PROBLEM TO SOLVE -
Your reply should reproduce all the data below exactly while excluding the pictures.

◇ ◇ ◇ ◇

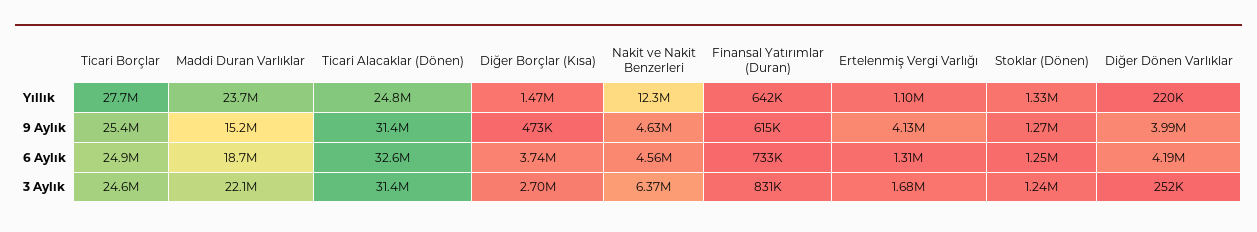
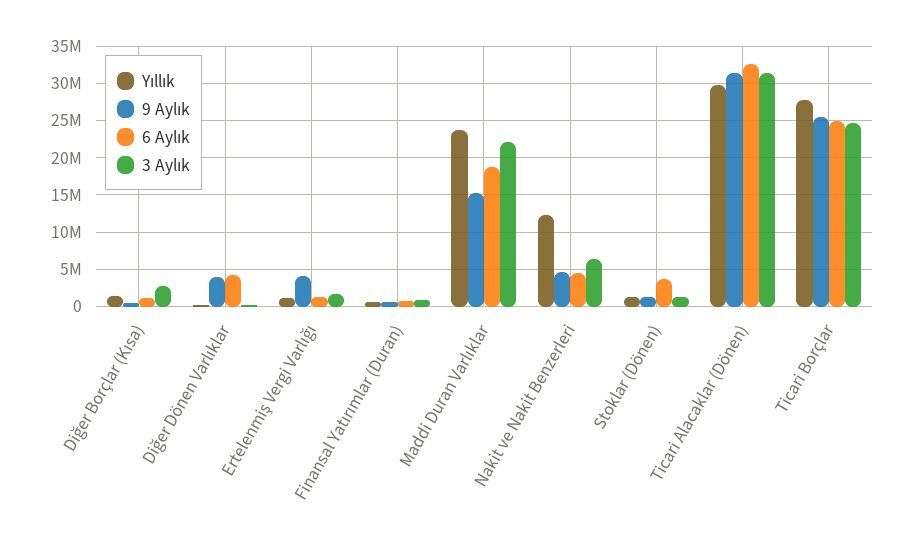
  {
    "Yıllık": {
      "Ticari Borçlar": 27700000,
      "Maddi Duran Varlıklar": 23700000,
-     "Ticari Alacaklar (Dönen)": 24800000,
+     "Ticari Alacaklar (Dönen)": 30000000,
      "Diğer Borçlar (Kısa)": 1470000,
      "Nakit ve Nakit Benzerleri": 12300000,
      "Finansal Yatırımlar (Duran)": 642000,
      "Ertelenmiş Vergi Varlığı": 1100000,
      "Stoklar (Dönen)": 1330000,
      "Diğer Dönen Varlıklar": 220000
    },
    "9 Aylık": {
      "Ticari Borçlar": 25400000,
      "Maddi Duran Varlıklar": 15200000,
      "Ticari Alacaklar (Dönen)": 31400000,
      "Diğer Borçlar (Kısa)": 473000,
      "Nakit ve Nakit Benzerleri": 4630000,
      "Finansal Yatırımlar (Duran)": 615000,
      "Ertelenmiş Vergi Varlığı": 4130000,
      "Stoklar (Dönen)": 1270000,
      "Diğer Dönen Varlıklar": 3990000
    },
    "6 Aylık": {
      "Ticari Borçlar": 24900000,
      "Maddi Duran Varlıklar": 18700000,
      "Ticari Alacaklar (Dönen)": 32600000,
-     "Diğer Borçlar (Kısa)": 3740000,
+     "Diğer Borçlar (Kısa)": 1000000,
      "Nakit ve Nakit Benzerleri": 4560000,
      "Finansal Yatırımlar (Duran)": 733000,
      "Ertelenmiş Vergi Varlığı": 1310000,
-     "Stoklar (Dönen)": 1250000,
+     "Stoklar (Dönen)": 4000000,
      "Diğer Dönen Varlıklar": 4190000
    },
    "3 Aylık": {
      "Ticari Borçlar": 24600000,
      "Maddi Duran Varlıklar": 22100000,
      "Ticari Alacaklar (Dönen)": 31400000,
      "Diğer Borçlar (Kısa)": 2700000,
      "Nakit ve Nakit Benzerleri": 6370000,
      "Finansal Yatırımlar (Duran)": 831000,
      "Ertelenmiş Vergi Varlığı": 1680000,
      "Stoklar (Dönen)": 1240000,
      "Diğer Dönen Varlıklar": 252000
    }
  }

◇ ◇ ◇ ◇

RESULT OF THE EXERCISE -
  {
    "Yıllık": {
      "Ticari Borçlar": 27700000,
      "Maddi Duran Varlıklar": 23700000,
-     "Ticari Alacaklar (Dönen)": 24800000,
+     "Ticari Alacaklar (Dönen)": 30000000,
      "Diğer Borçlar (Kısa)": 1470000,
      "Nakit ve Nakit Benzerleri": 12300000,
      "Finansal Yatırımlar (Duran)": 642000,
      "Ertelenmiş Vergi Varlığı": 1100000,
      "Stoklar (Dönen)": 1330000,
      "Diğer Dönen Varlıklar": 220000
    },
    "9 Aylık": {
      "Ticari Borçlar": 25400000,
      "Maddi Duran Varlıklar": 15200000,
      "Ticari Alacaklar (Dönen)": 31400000,
      "Diğer Borçlar (Kısa)": 473000,
      "Nakit ve Nakit Benzerleri": 4630000,
      "Finansal Yatırımlar (Duran)": 615000,
      "Ertelenmiş Vergi Varlığı": 4130000,
      "Stoklar (Dönen)": 1270000,
      "Diğer Dönen Varlıklar": 3990000
    },
    "6 Aylık": {
      "Ticari Borçlar": 24900000,
      "Maddi Duran Varlıklar": 18700000,
      "Ticari Alacaklar (Dönen)": 32600000,
-     "Diğer Borçlar (Kısa)": 3740000,
+     "Diğer Borçlar (Kısa)": 1000000,
      "Nakit ve Nakit Benzerleri": 4560000,
      "Finansal Yatırımlar (Duran)": 733000,
      "Ertelenmiş Vergi Varlığı": 1310000,
-     "Stoklar (Dönen)": 1250000,
+     "Stoklar (Dönen)": 4000000,
      "Diğer Dönen Varlıklar": 4190000
    },
    "3 Aylık": {
      "Ticari Borçlar": 24600000,
      "Maddi Duran Varlıklar": 22100000,
      "Ticari Alacaklar (Dönen)": 31400000,
      "Diğer Borçlar (Kısa)": 2700000,
      "Nakit ve Nakit Benzerleri": 6370000,
      "Finansal Yatırımlar (Duran)": 831000,
      "Ertelenmiş Vergi Varlığı": 1680000,
      "Stoklar (Dönen)": 1240000,
      "Diğer Dönen Varlıklar": 252000
    }
  }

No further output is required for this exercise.